Damn, he was proud of her. However she had managed to escape, she’d done a damned good job of it.

“Where was she abducted from?”

“She was born in Haiti, but raised in the Jamaican rain forests. She was seventeen when she was abducted because of her rumored genetic ties to both an ancient priest and priestess of the religion. But rumors at the labs say she was so powerful herself that she nearly walked out of the labs with me when I was an infant. After that, she was isolated with limited contact while they continued to attempt to impregnate her. It took twenty years before she conceived again. Each time she was impregnated with an embryo that wasn’t from her eggs, her body immediately rejected it. Finally, they once again tried using her ova. She conceived a girl, gave birth and six weeks later just disappeared.”

“Did you ever search for her?” Liza asked then, a hint of forlorn melancholy in her voice now.

“Once,” he admitted. “I spent nearly two months in one of the darkest jungles I swear I ever entered. One night, I awoke to find myself surrounded by six of the biggest, baddest-looking jungle warriors I swear a man or Breed could encounter. The biggest moved to the fire I’d made before sleeping, sat down and proceeded to explain the threat I represented to Nera and her daughter. And despite her fondness for me, and her concern, she couldn’t allow me to venture farther. Then, four dead Coyote soldiers were tossed into the camp from the darkness. Their throats were slit; I hadn’t even known they were following me. I left the next morning and left her in peace.”

“How sad.” Regret for him filled her, and Stygian realized he’d never sensed sympathy or an understanding of his loss from anyone else in his life.

“Not so sad,” he told her, realizing that himself. “I found my own peace. She and my sister are alive and protected. That was what mattered to me.”

“You didn’t feel that her daughter was more important than her son?” She lifted against him, the outrage suddenly pouring from her touching him in ways he had no idea how to express.

“I was a grown man,” he pointed out. “I was twenty when she and my sister left the labs. The child would barely have been ten by then. Her safety was more important.”

“To have to choose to let a child go must have been heartbreaking.” There was the slightest edge of an emotion in her voice that he couldn’t quite put his finger on.

“I was a grown man,” he repeated. “I understood her choice.”

“And she never contacted you after that?”

He let his gaze rove over her, taking in the sheet that barely covered her br**sts, the long, dark blond hair that fell around her face and shoulders, a few heavy strands falling over her br**sts, before he answered with a small smile. “No. And I didn’t expect her to.”

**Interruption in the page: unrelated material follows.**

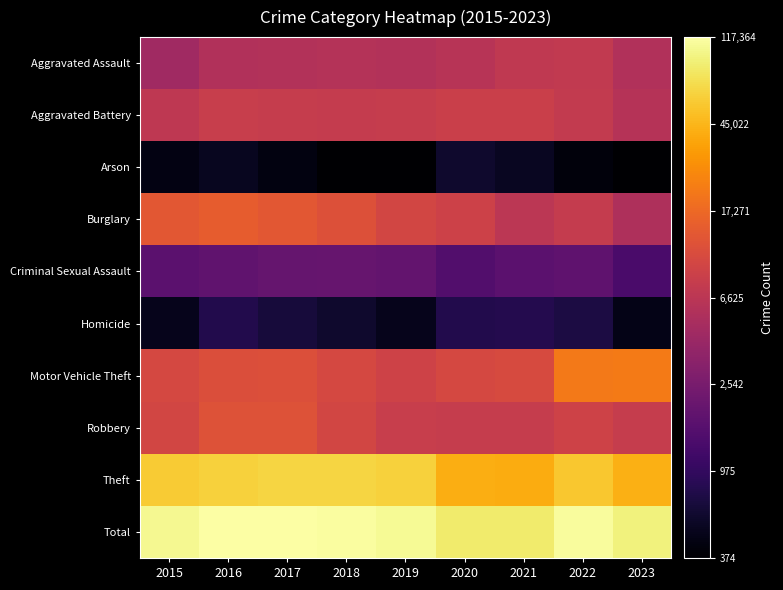

Between 2017 and 2021, which is larger?

2021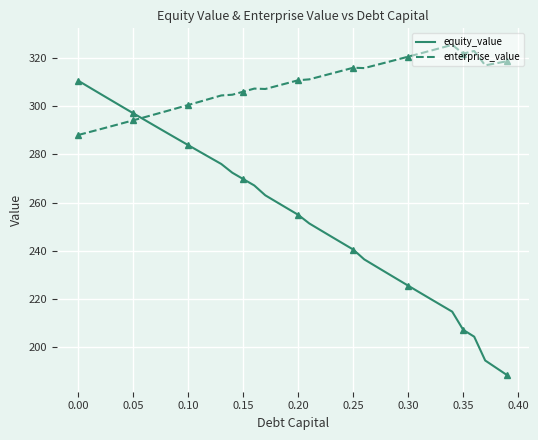

What is the value of the enterprise_value point at the 37th from the left?

323.0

He could feel her sadness reaching him. It wasn’t pity, something he wouldn’t have tolerated; rather, it was a sincere sorrow that such a choice had been demanded.

“I’ve watched all the documentaries on the Breeds,” she said softly. “The scientists and soldiers were monsters in their treatment. To take something so essential as parents and family and make a crime of wanting or needing them was inhumane.”

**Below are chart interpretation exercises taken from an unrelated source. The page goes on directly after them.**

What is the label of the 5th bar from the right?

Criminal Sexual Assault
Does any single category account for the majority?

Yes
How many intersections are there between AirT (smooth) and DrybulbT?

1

“That was the point,” he reminded her. “We were led to believe we weren’t human, Liza. That emotions, family, love, they were all things we had no capacity to feel, let alone ache for or hunger for. As though they could force us to be as unemotional and uncaring as the robots they wanted us to be.”

It was no longer enraging.

At one time, talk of those dark, horrifying years would have led him quickly down a path of rage that would inevitably lead to snarling fury.

To allow such emotions to rip through him now would mean releasing the hold he had on the gentle warmth that filled his arms at the moment. It simply wasn’t worth it. They were now days long gone, and if the Breeds were diligent, if Stygian was extremely careful, then they were days he would never be forced to repeat.